The story centers on Richard Hannay (Robert Donat), a Canadian civilian on holiday in London. He unintentionally becomes involved in preventing an organization of spies nicknamed “The 39 Steps” from stealing British military secrets.
After being mistakenly accused of the murder of a counter-espionage agent, Richard flees to Scotland and becomes tangled up with an attractive woman named Pamela (Madeleine Carroll) while hoping to stop the spy ring and clear his name.
It’s a simple story but one that immediately compels the viewer to root for Richard since we know he is innocent. Perhaps he can find a bit of romance along the way with Pamela and stop the bad guys in the process. So there is little ambiguity with how the story is supposed to wind up.
The fun is getting there.
Assuming this isn’t one’s first time watching a Hitchcock film and nearing a hundred years since The 39 Steps was made I sincerely doubt it, there are oodles of sequences to enjoy. If one asks “does this scene seem familiar?” it is because many of them are.
The London music hall theatre and the London Palladium brim with recognition especially after a catchy tune that Richard cannot forget come into play.
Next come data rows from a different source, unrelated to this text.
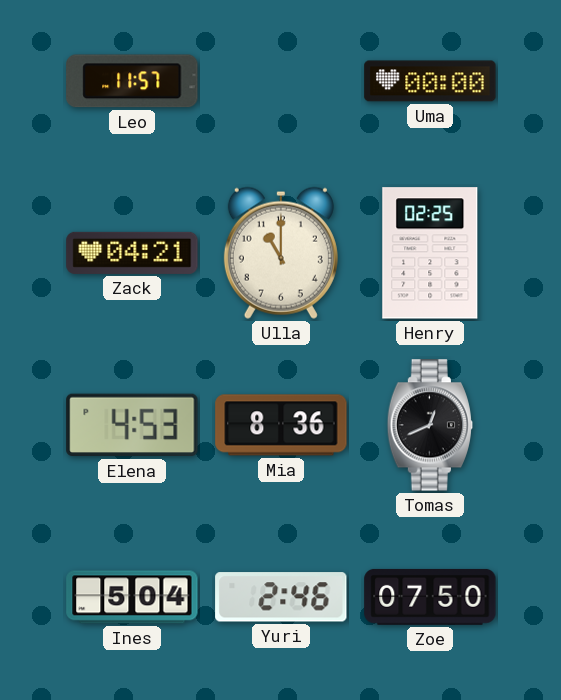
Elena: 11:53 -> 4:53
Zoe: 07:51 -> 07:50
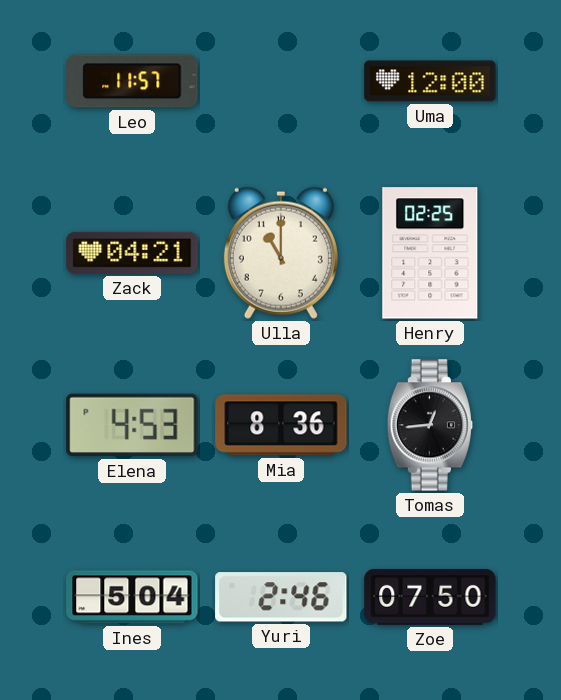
Uma: 00:00 -> 12:00
Tomas: 12:41 -> 12:44
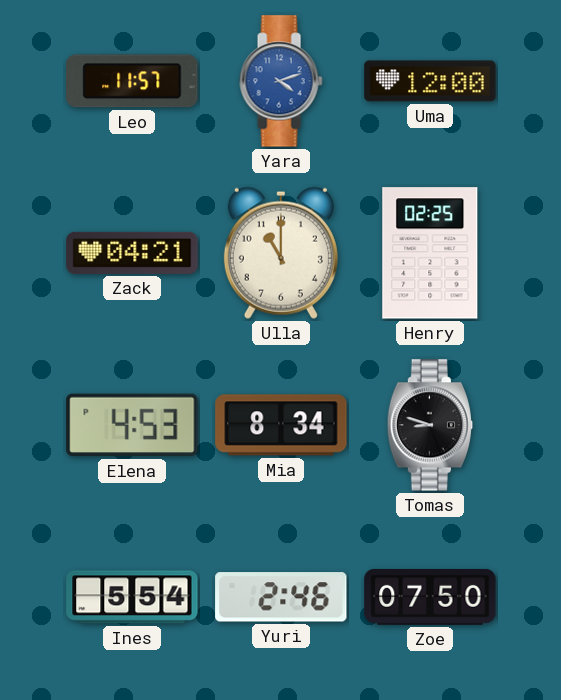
Yara: none -> 4:12
Mia: 8:36 -> 8:34
Tomas: 12:44 -> 8:48
Ines: 5:04 -> 5:54
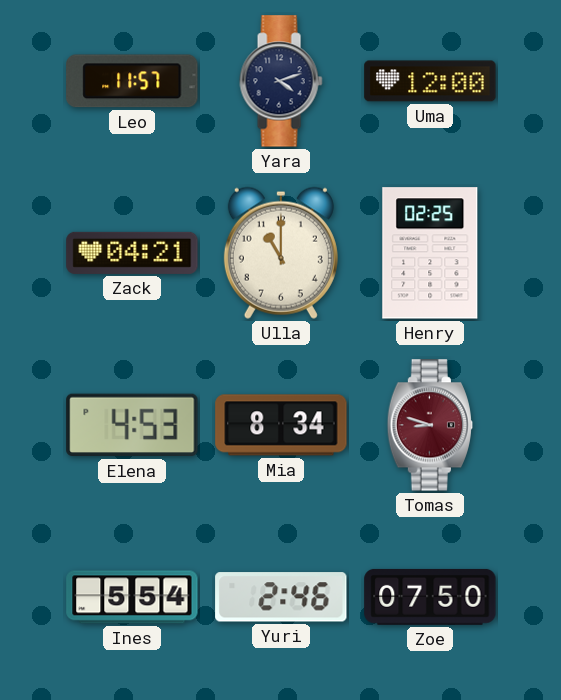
Yara dial: blue -> navy
Tomas dial: black -> burgundy
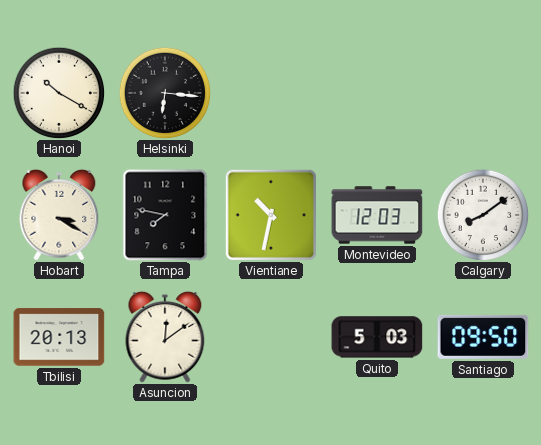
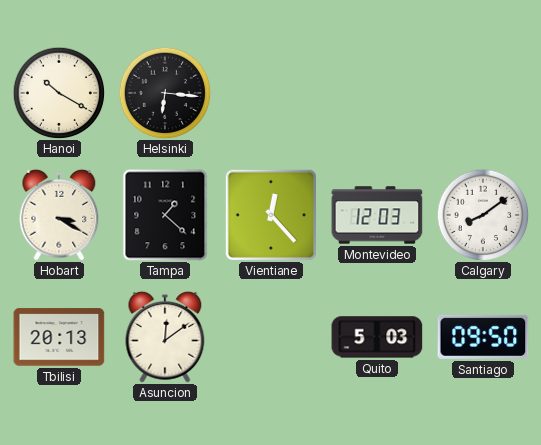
Tampa: 7:47 -> 1:22
Vientiane: 10:32 -> 12:23
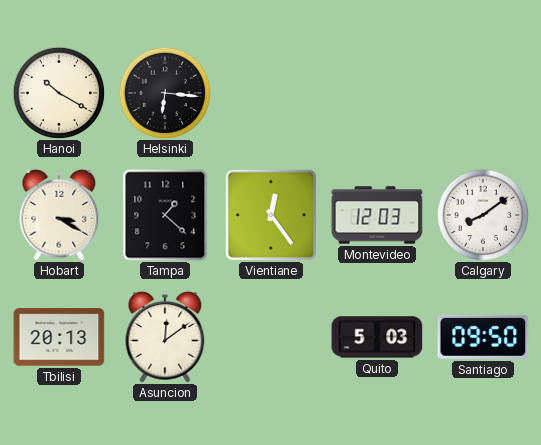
Vientiane: 12:23 -> 12:24
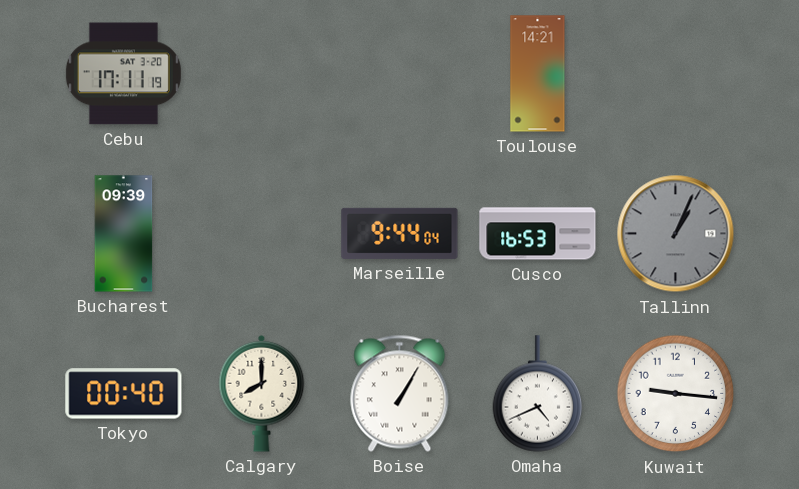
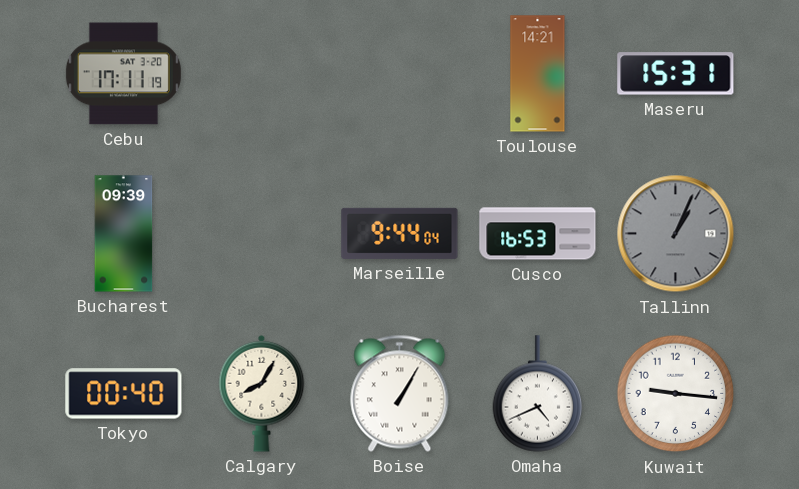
Maseru: none -> 15:31
Calgary: 8:00 -> 8:05
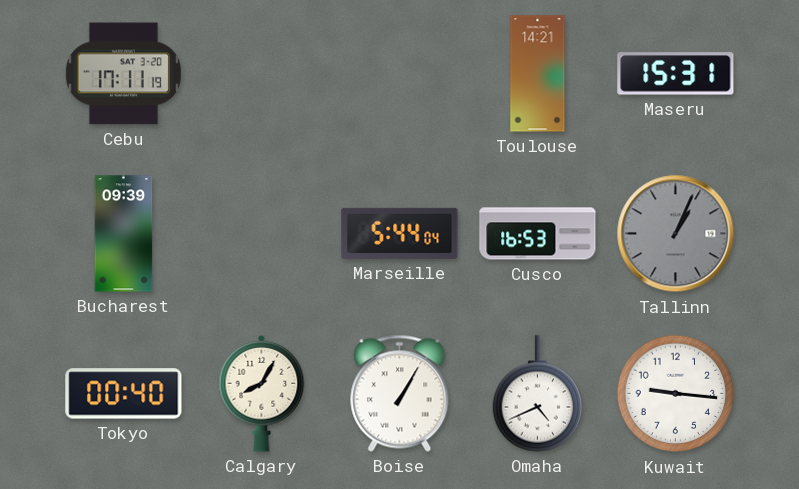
Marseille: 9:44 -> 5:44
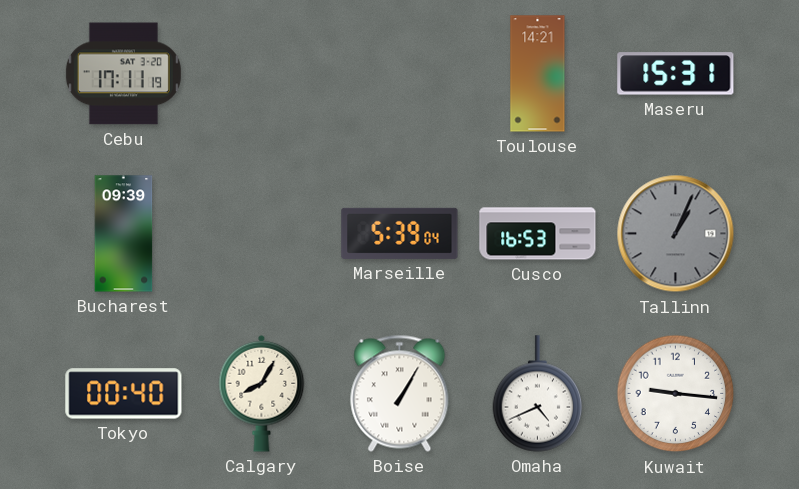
Marseille: 5:44 -> 5:39
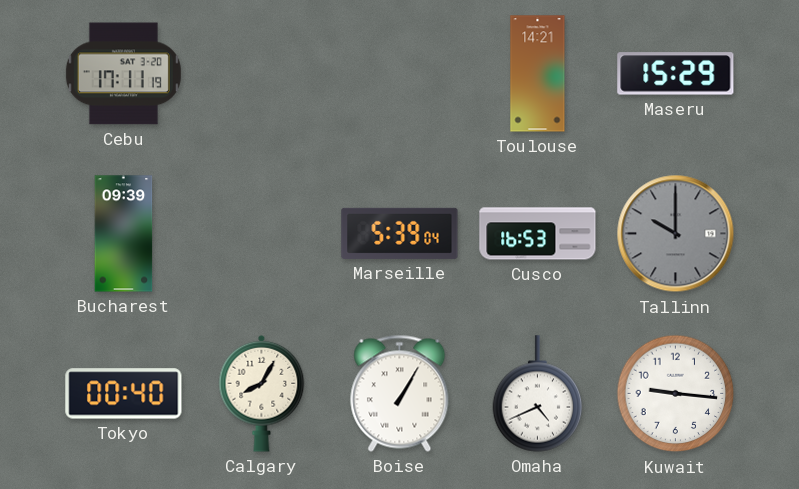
Maseru: 15:31 -> 15:29
Tallinn: 1:04 -> 10:00
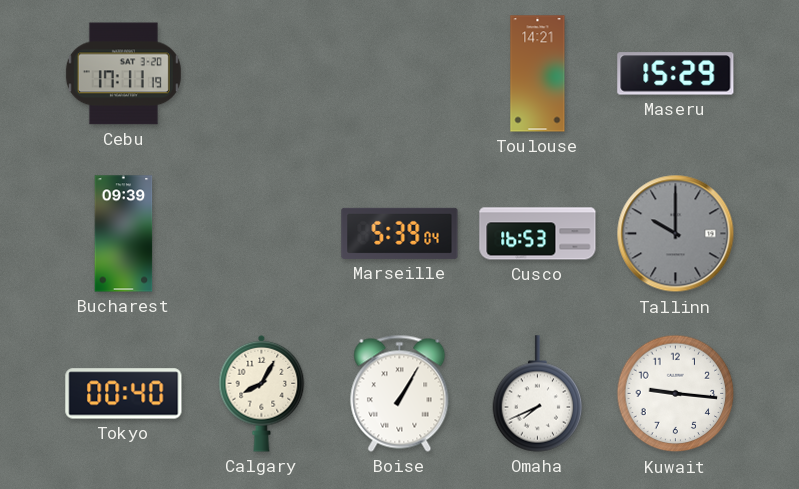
Omaha: 4:41 -> 7:41
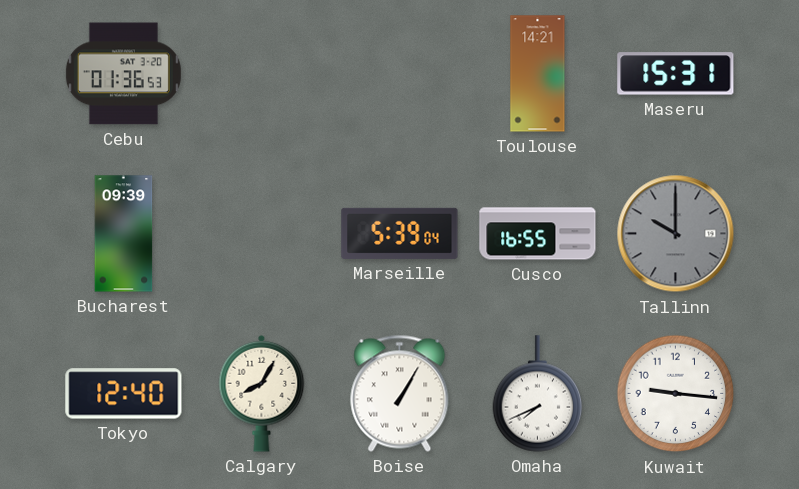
Cebu: 17:11 -> 01:36
Maseru: 15:29 -> 15:31
Cusco: 16:53 -> 16:55
Tokyo: 00:40 -> 12:40
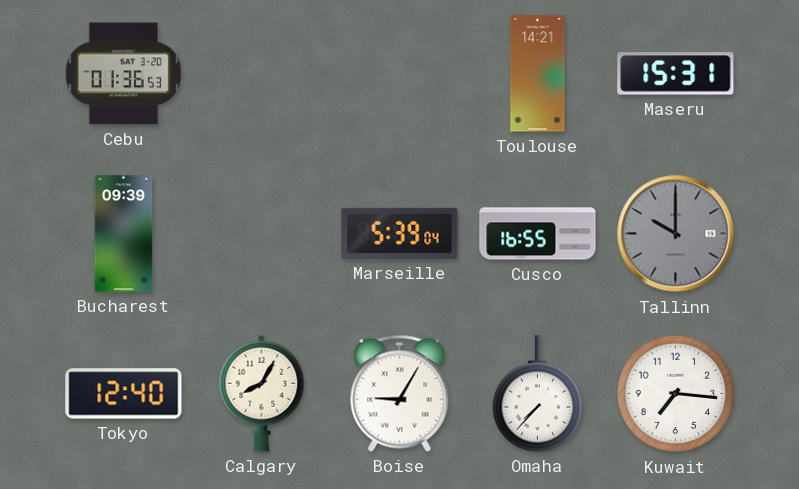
Boise: 1:05 -> 9:05
Omaha: 7:41 -> 7:37
Kuwait: 9:16 -> 7:16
It’s too easy not to think of Doris Day’s hit “Que Sera, Sera (Whatever Will Be, Will Be)”, featured as a key element of The Man Who Knew Too Much, or even the London setting itself.
To switch for a moment to another Hitchcock masterpiece, North by Northwest (1959), the frequent dashing across the lands by foot or by locomotion comes into play in a big way in The 39 Steps.
I loathe spending too much time with comparisons because The 39 Steps delivers some goods on its own merits. The action that takes place in the Scottish Highlands is fantastic and a treat for anyone who has been to the lovely and picturesque area. And the daring trip that Richard takes aboard the Flying Scotsman expresses train to Scotland is compelling adventure personified.
The chemistry between Richard and Pamela is decent but not great. It’s not the focal point of the film so I didn’t necessarily mind that. The clear intent was for her to first fear him but then have the characters fall in love. We never really get there but it seems the intent.
The main villain is Professor Jordan (Godfrey Tearle) who Richard tries to prevent from sending secrets out of the country.
Sure, there are better quality Alfred Hitchcock films to bask in once he got his groove decades later and one can assuredly boast that Vertigo (1958) and Psycho (1960) are superior films. But The 39 Steps (1935) is a blueprint of what brilliance the director had in his head at this time and it’s a pure treat to witness.